(Data items)
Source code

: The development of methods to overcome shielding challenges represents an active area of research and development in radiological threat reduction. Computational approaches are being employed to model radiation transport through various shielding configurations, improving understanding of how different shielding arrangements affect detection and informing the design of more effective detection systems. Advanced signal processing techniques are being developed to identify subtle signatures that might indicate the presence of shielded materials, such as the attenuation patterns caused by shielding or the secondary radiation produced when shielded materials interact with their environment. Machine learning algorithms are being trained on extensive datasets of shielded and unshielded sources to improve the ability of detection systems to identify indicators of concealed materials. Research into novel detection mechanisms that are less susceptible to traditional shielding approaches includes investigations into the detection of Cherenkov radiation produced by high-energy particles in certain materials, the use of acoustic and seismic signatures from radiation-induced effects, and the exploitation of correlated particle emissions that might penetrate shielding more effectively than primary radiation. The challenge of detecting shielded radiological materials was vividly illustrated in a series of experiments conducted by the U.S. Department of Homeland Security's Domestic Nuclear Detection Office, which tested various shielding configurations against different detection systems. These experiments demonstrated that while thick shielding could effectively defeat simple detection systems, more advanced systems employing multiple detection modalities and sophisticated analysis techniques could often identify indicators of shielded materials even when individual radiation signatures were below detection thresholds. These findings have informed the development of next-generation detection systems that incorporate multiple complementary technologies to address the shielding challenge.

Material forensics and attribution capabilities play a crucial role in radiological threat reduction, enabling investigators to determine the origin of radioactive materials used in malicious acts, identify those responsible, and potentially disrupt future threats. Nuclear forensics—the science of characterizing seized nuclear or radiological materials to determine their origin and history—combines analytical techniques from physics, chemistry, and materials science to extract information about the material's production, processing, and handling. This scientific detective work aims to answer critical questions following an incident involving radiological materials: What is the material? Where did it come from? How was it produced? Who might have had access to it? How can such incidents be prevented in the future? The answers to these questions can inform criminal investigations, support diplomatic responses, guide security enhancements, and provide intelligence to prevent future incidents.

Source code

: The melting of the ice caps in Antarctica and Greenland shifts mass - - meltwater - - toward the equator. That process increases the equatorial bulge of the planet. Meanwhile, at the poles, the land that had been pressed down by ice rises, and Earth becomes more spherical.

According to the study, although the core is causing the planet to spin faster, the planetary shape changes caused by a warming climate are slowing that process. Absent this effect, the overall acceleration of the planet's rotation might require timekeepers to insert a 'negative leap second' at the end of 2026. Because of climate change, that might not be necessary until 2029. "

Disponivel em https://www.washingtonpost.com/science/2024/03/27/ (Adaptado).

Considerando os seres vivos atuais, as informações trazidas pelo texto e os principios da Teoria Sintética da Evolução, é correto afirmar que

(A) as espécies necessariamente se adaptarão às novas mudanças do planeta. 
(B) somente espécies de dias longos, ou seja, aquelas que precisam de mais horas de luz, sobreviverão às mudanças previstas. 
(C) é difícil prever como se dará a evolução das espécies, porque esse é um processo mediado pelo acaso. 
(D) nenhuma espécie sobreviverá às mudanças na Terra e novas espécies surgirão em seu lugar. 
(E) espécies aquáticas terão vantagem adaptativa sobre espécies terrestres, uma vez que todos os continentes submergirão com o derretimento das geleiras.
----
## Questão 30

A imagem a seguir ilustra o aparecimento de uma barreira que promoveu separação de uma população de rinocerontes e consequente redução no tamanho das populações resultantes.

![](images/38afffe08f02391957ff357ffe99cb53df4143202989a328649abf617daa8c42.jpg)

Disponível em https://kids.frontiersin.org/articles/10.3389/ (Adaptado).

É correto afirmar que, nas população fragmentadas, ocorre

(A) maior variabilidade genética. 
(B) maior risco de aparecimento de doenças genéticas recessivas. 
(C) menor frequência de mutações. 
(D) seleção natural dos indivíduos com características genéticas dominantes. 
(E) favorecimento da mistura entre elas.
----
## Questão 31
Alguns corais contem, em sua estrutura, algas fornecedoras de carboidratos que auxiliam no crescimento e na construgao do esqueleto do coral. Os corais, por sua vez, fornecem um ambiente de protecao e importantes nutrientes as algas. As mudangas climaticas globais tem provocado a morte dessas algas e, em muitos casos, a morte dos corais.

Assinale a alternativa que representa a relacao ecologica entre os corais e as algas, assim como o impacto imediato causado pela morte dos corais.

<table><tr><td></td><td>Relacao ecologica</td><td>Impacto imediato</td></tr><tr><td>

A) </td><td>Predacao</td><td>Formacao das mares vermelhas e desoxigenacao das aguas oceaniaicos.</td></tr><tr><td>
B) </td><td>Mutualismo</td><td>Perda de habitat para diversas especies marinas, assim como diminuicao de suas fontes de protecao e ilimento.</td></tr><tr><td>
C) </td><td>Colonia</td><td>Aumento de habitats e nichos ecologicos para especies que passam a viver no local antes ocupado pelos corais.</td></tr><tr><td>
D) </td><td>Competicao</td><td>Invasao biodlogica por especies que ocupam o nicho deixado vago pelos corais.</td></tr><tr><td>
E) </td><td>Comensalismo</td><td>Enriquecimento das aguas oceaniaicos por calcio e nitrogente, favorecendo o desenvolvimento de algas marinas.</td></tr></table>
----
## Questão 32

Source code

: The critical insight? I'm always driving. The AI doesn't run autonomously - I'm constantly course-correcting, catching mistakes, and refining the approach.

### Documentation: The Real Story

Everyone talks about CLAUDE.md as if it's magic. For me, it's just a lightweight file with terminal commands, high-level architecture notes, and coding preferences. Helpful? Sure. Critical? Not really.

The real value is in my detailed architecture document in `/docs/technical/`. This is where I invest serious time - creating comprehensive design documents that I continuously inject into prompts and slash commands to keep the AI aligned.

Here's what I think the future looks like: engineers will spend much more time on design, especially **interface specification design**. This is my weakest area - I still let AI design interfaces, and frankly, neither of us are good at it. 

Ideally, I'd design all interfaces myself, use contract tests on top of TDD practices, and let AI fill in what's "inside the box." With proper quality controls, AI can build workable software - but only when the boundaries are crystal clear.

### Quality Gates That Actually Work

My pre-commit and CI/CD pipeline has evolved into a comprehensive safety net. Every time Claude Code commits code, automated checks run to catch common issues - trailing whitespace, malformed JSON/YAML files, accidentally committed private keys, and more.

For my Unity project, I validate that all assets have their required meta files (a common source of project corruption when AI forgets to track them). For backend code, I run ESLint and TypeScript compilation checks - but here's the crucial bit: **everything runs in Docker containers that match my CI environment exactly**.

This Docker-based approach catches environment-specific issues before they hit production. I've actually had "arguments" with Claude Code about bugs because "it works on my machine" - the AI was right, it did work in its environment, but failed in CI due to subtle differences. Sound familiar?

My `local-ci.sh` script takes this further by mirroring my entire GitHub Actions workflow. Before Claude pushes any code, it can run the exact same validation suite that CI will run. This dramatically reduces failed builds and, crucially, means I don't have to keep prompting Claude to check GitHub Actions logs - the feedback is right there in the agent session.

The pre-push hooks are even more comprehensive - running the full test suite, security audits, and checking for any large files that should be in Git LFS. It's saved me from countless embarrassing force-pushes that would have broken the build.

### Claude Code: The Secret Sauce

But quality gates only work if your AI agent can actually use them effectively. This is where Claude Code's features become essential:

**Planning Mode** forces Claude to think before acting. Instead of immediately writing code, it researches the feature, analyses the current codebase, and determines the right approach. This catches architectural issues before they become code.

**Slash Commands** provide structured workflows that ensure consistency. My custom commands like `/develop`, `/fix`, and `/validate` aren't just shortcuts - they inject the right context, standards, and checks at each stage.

Exercise goal | Whenever a line of the records above contains the word "pelos", it counts toward the total; give that total alone.

Task solution | 2